Courtesy of Noel Paul

P: As a director, how do you kind of get that performance out of your lead actor?

NP: We would talk about it beforehand, but sometimes it’s helpful to shout things when shooting, especially when she has to make 10 or 12 extreme, very different facial expressions. And that was needed because the video is almost slapstick, you know? It’s so over the top. It would also help to put on different music. We didn’t really listen to ‘Where's My Phone?’, and when we did, it was really slowed down to match the frame rate. We listened to Stravinsky’s ‘Firebird’ a lot. It’s really beautiful and anxious. We listened to the opening theme of the Werner Herzog film, Aguirre, the Wrath of God, which is beautiful and ethereal but dark—it’s a choral piece but with synthesiser and choir. That was a pretty good one. And when we needed to move in rhythm with the song, but the song was so slowed down that it was hard to follow the rhythm, I combined it with the beat at the beginning of an Iggy Pop song, from the Trainspotting soundtrack that I loved when I was a kid. That gave everyone the rhythm, even though the track itself was super slowed down. So a lot of it is creating the right vibe in the room so that people instinctively know the tone. Because it’s bad directing to just go into a room full of people and be like, ‘Now be more sad. Now be funny.’ And these are all actors and dancers. They're like, ‘What's my motivation? Who am I looking at? Am I happy that Mitski is beating up this boy?’ And for this video in particular, there wasn’t one kind of emotional tone we were going for. We wanted people to hopefully understand it as more of an emotional cacophony.

Courtesy of Noel Paul

P: The music video has gradually become less integral to the business. What do you make of its changing place in the industry?

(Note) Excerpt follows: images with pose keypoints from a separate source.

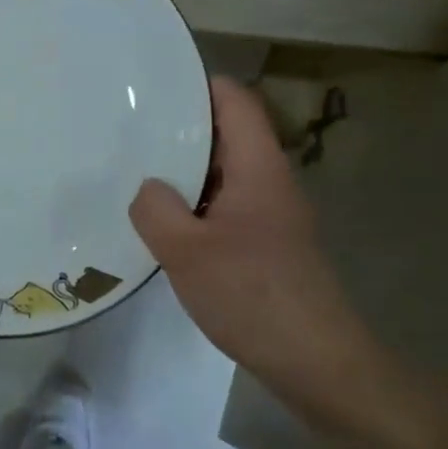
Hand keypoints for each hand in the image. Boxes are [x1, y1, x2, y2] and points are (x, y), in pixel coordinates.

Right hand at [130, 77, 408, 446]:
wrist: (319, 364)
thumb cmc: (254, 296)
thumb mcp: (187, 251)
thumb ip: (156, 209)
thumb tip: (148, 188)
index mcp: (258, 167)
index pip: (234, 100)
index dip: (197, 85)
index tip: (152, 88)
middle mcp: (269, 182)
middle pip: (226, 134)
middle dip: (179, 129)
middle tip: (128, 132)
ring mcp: (270, 216)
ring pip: (222, 174)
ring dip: (184, 172)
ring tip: (134, 173)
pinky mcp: (266, 247)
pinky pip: (224, 208)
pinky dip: (193, 206)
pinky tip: (162, 226)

NP: There are still big event music videos: Beyoncé, Harry Styles, Charli XCX, A$AP Rocky videos... whoever's the big pop star at the moment. When they release videos, it's still a cultural event, and they often can be flagship visual creative media. I don't think that's changed. But budgets have gone down relative to the era where you had MTV and VH1, and the bottleneck to get something seen by a wide audience was much narrower. So it was worth it to spend millions of dollars to try to get onto those platforms. Now, you don't need to. You know, now, something a 12-year-old makes in AI or with a camcorder could theoretically blow up and get a billion views. So the logic behind spending money on videos is different for artists and record labels. That's just what it is.

Another thing that hasn’t changed is the way young fans of the artists watch music videos. When you’re a young person on a journey of cultural exploration, finding the music that resonates with you, then you’re naturally very curious to see videos from the artists you gravitate towards. And yeah, it’s especially intense for young teens, but it’s a lifelong exploration of culture that we’re all on. For me, it’s a pleasure to make music videos where I get to invest in a creative project, pour myself into it, and then I can find some comment that’s written by a 13-year-old or sometimes maybe even a 73-year-old who's really seen something in it. That makes it very worthwhile for me.

P: What can we kind of expect from you next?

NP: I edited a feature documentary that premiered just a few days ago in Berlin called Bucks Harbor. It's about a bunch of fathers and sons in a lobster fishing village in Maine. I’m really excited about that.